━━━ SUPPLIED ENTRIES ━━━

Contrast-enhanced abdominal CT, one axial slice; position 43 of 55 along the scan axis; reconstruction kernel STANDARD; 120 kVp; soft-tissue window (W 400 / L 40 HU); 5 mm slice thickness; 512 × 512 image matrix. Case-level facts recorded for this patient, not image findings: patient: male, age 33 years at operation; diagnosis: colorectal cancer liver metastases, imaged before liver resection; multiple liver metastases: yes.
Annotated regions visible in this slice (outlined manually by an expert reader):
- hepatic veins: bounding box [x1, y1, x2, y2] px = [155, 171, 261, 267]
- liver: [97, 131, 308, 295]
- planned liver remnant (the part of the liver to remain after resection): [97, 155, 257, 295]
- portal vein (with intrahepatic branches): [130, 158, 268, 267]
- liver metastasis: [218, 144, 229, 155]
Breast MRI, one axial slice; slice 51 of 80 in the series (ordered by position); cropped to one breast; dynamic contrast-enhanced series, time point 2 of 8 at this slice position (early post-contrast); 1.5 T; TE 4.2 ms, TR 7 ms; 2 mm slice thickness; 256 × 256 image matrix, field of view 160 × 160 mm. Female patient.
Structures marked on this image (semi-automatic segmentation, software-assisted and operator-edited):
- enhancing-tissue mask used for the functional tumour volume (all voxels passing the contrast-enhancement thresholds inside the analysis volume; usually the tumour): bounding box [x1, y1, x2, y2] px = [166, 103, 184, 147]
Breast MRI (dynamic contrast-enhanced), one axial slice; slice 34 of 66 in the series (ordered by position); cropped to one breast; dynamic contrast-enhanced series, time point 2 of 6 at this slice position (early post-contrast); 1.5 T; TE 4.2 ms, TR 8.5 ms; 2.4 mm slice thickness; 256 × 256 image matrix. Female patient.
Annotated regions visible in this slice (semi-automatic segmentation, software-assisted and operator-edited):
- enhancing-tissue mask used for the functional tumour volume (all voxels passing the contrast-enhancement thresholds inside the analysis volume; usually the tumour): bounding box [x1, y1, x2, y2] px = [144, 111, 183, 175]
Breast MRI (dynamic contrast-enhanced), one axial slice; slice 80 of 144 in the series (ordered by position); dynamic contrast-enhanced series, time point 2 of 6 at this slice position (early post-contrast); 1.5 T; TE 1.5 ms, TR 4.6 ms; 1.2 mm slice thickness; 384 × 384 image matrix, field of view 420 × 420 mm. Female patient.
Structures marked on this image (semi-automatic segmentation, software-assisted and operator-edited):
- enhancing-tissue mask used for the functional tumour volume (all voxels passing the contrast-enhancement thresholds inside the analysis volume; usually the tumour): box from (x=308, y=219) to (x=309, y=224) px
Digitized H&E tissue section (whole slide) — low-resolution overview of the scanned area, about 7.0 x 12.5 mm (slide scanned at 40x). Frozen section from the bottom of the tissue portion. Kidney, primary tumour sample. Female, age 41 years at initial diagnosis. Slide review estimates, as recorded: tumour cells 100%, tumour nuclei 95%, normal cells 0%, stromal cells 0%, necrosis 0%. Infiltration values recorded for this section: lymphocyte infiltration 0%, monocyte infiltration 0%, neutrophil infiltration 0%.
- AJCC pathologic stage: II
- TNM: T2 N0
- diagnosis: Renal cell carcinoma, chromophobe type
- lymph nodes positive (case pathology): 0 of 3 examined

━━━

**INSTRUCTIONS FOR THE TASK:** Copy exactly, and only, the lines from the line containing "- TNM: T2 N0" to the end of the listing, with both ends included.

**ANSWER BOX:**
- TNM: T2 N0
- diagnosis: Renal cell carcinoma, chromophobe type
- lymph nodes positive (case pathology): 0 of 3 examined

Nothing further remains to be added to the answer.